You won’t find many last-minute finishes like Kentucky and Auburn had Saturday on the Plains.

With Kentucky clinging to a two-point lead, Tigers guard Jared Harper drilled a contested three-ball over Ashton Hagans, giving Auburn an 80-79 lead with the arena erupting and seemingly caving in on the young Wildcats.

But Kentucky would get the lead back after Tyler Herro was fouled on the other end and hit both free throws, which allowed the Wildcats to escape with an 82-80 win.

However, Auburn tried to prevent Kentucky from having a chance to win the game with a flop.

After the Harper shot, as Kentucky was going down the court, Tigers guard Bryce Brown appears to attempt to draw an offensive foul on Reid Travis, which would have given Auburn the ball with a one-point lead with under 30 seconds, likely ensuring they would go on to win.

Travis doesn’t appear to exert any force on Brown, who falls backward as if Travis pushed off.

Now, it’s possible that Brown simply tripped, but the way he falls backward makes it really appear he was trying to sell a foul.

While it was a flop, there was contact between Travis and Brown, so at game speed, it may have looked like an offensive foul to the refs.

But the real key here is how Brown falling down actually helped Herro get behind the defense and get fouled before getting an easy layup.

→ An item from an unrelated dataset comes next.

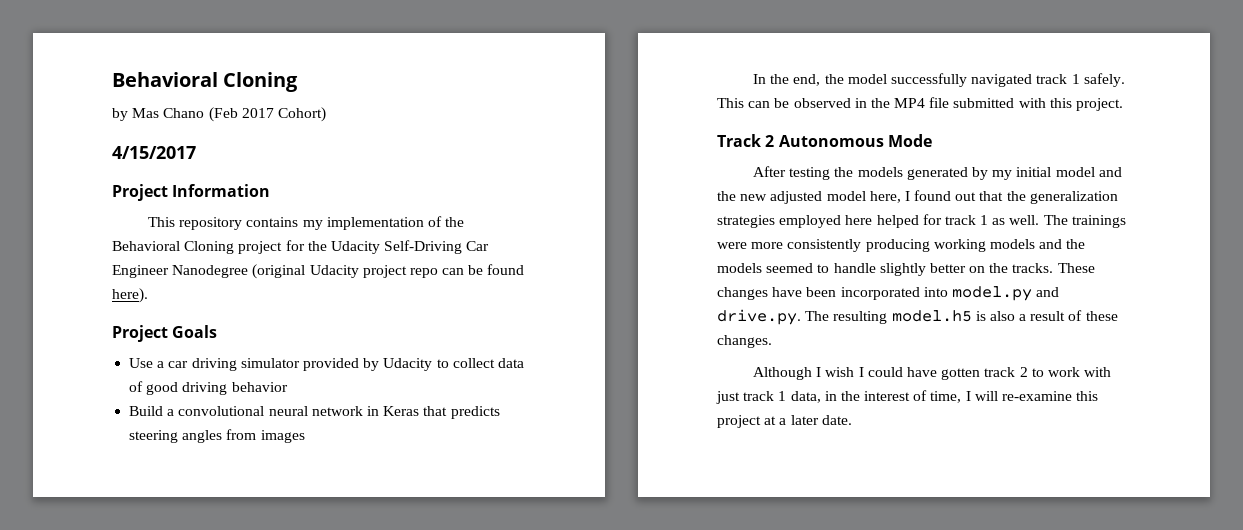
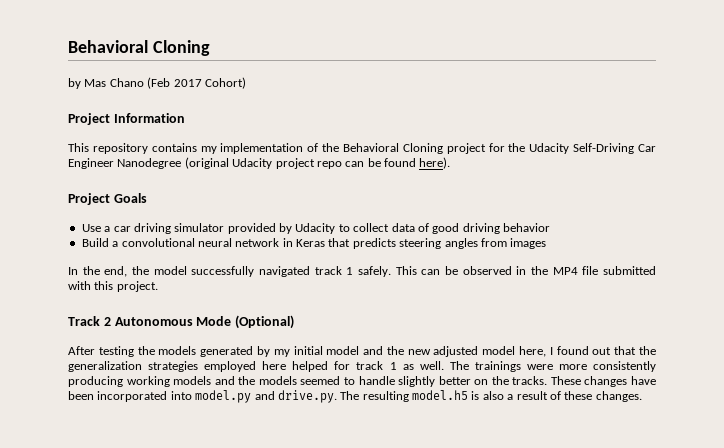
[112,146,196,159] // 4/15/2017 -> (246, 83) none
(932, 140) none -> [235,315,295,329] (Optional)
[753,367,1112,380] [716,390,1099,404] [717,415,852,428] // Although I wish I could have gotten track 2 to work with just track 1 data, in the interest of time, I will re-examine this project at a later date. -> (642, 396) none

Because Brown went down, that led to Harper switching to Travis, which left Herro unguarded with a clear path to the basket.

Another thing the flop did was cause forward Horace Spencer to help Brown up instead of getting back to the rim. Had Brown not flopped, Spencer is probably in the paint and can at least contest Herro’s shot.

To his credit, Brown had nearly won Auburn the game before the play, as he scored 25 of his 28 points in the second half. He was 7/7 from the field and 5/5 from deep in the second half, which helped fuel the Tiger’s 53 second-half points that almost rallied them to victory.

Brown was nearly the difference in the win from just his offensive output, but he tried to steal the game with a flop that thankfully wasn’t called.

While you’d like to think the officials are competent enough to see it wasn’t a foul, they can’t even determine what a flagrant foul is after reviewing it on a monitor.